Yeats is one of my favorite poets and this little poem shows why! Compared to the form of the previous poem, this one works better for me. Though I’m startled by the reference to “the dead” in a cradle song, I know it is Yeats’ edgy way of writing. His treatment of angels in this poem fits because all through there is a sense of God’s presence of the fact of a divinity that is dear and inexorably involved in the child’s well-being expressed in not only the reference to angels, but in God’s “smiles (something we don’t often hear about!) and in the planets’ solidarity with God’s’ “mood,” and finally with the statement “arms round my own.” This statement suggests that the poem’s speaker senses God’s embrace when he embraces his child. Lovely thought if ever there was one. So, the poet has filled your mind with lofty and inspiring thoughts and then he ends with the poignant truth that childhood is fleeting – and the suggestion, the “hidden meaning” that my students invariably complain about having to find, is that life itself is fleeting. The unity of the poem is perfect here, in a way, referring back to the reality of our mortality introduced in the first stanza. But recognizing the swift and fragile nature of life is one way of encouraging all to treasure and enjoy it!
Which poem do you like?


  1. Loris, I like them all. Although sometimes the metaphor of birthing a pearl was a little uncomfortable to me, it was beautiful at the same time. It is also interested that it is an Aztec poem, as I am very interested in that culture.

    I have to disagree on the second poem, I actually like that last stanza, I thought it was just the flow of emotions I experienced. I like that Pain was still an angel, and not a demon. Something uncomfortable, yet good and necessary. Especially the peace at the end. When I birthed Naomi (and all the angels came quickly that time, and I was able to experience it without augmentation) the ending Peace was such an amazing experience. A Peace I don't think I have ever really experienced before.

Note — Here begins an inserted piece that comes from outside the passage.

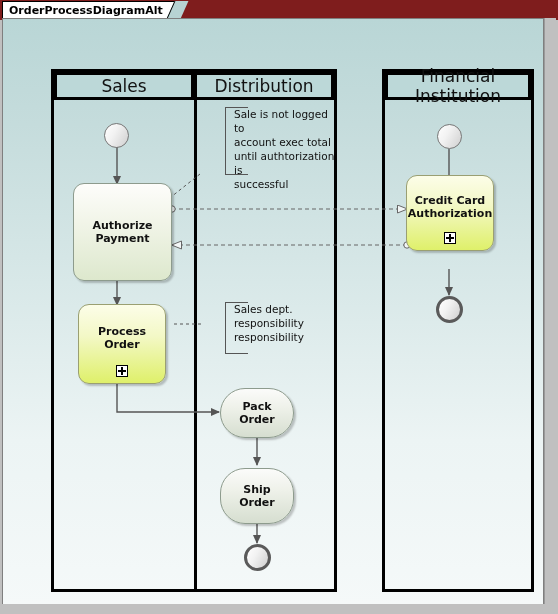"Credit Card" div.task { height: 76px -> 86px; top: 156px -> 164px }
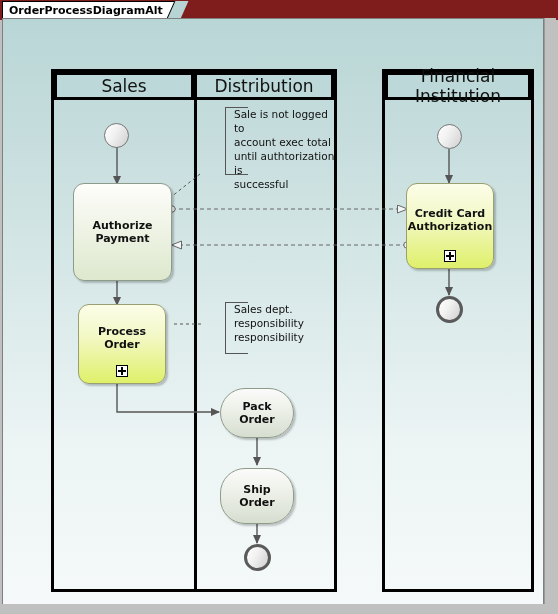"Sales dept." div.annotation { font-weight: none -> bold }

    And I LOVE Yeats (He is also one of my favorites). Mostly I love that it is a dad's experience, and how that is no less precious than the mother giving birth. Justin was just telling me how he loves that moment in the hospital when he got to meet each of his daughters for the first time. And I love the cd Andrea gave Annalia for her birthday - all songs written by a dad, and there is such a sweet joy in watching the miracle of birth and life from a father's eyes.

  2. Thanks Mom. These are all delightful. What a joy to read them all, stilted or not, as my sweet baby's birth approaches. Surely her first breathe will be sung in my own presence and this shall be rare poetry too. Thank you for helping me to look forward.

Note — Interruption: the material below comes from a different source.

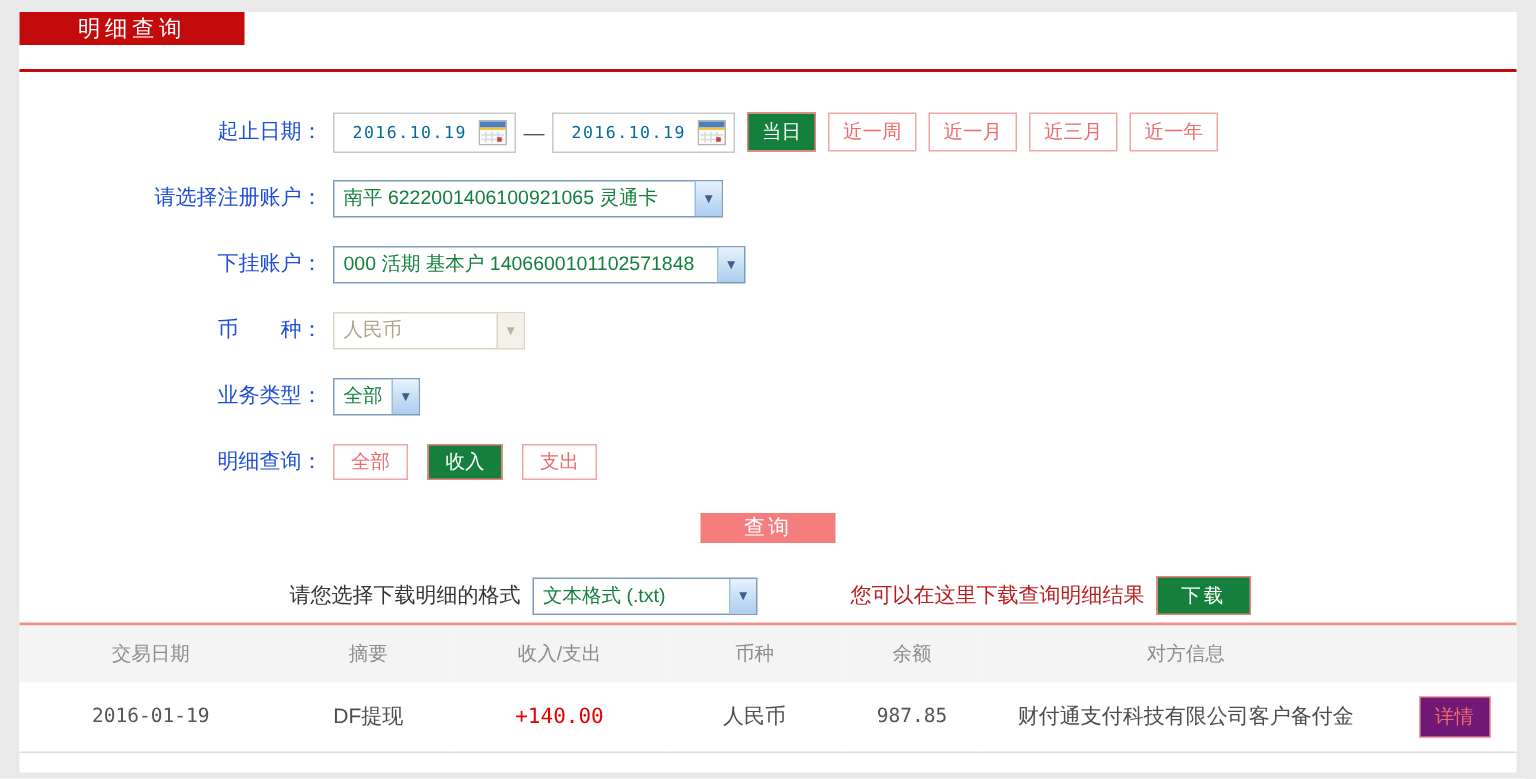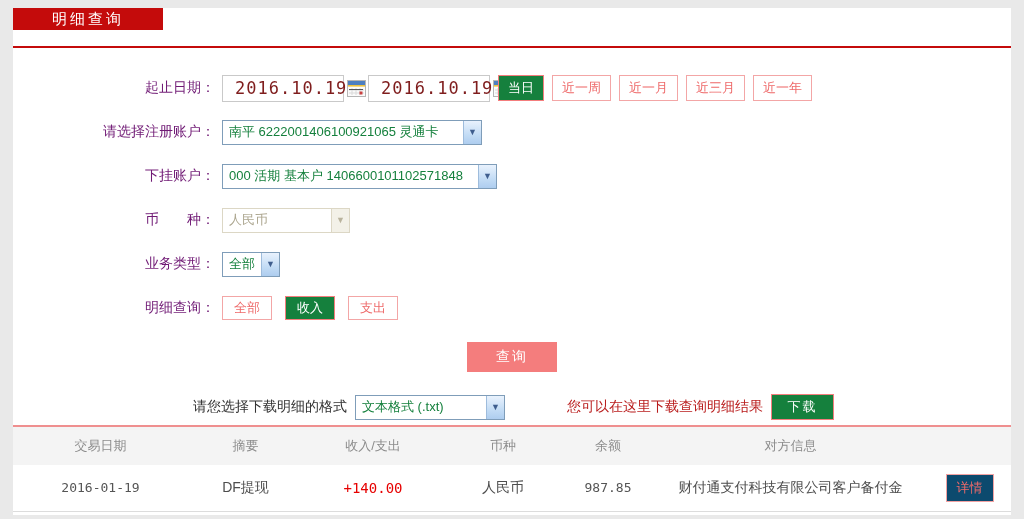"起止日期：" .flabel { color: #701a75 -> #1d4ed8 }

  3. But thank you for these poems.....I will need to find the baby poem by George MacDonald that I read a few weeks ago.....

  4. Does anyone remember that poem that was read in the Dennis the Menace movie years ago?

  5. come here child come be pearl
    come be beautiful feather

    i really love that.

  6. To Answer Anonymous' question, do you mean Winken, Blinken and Nod?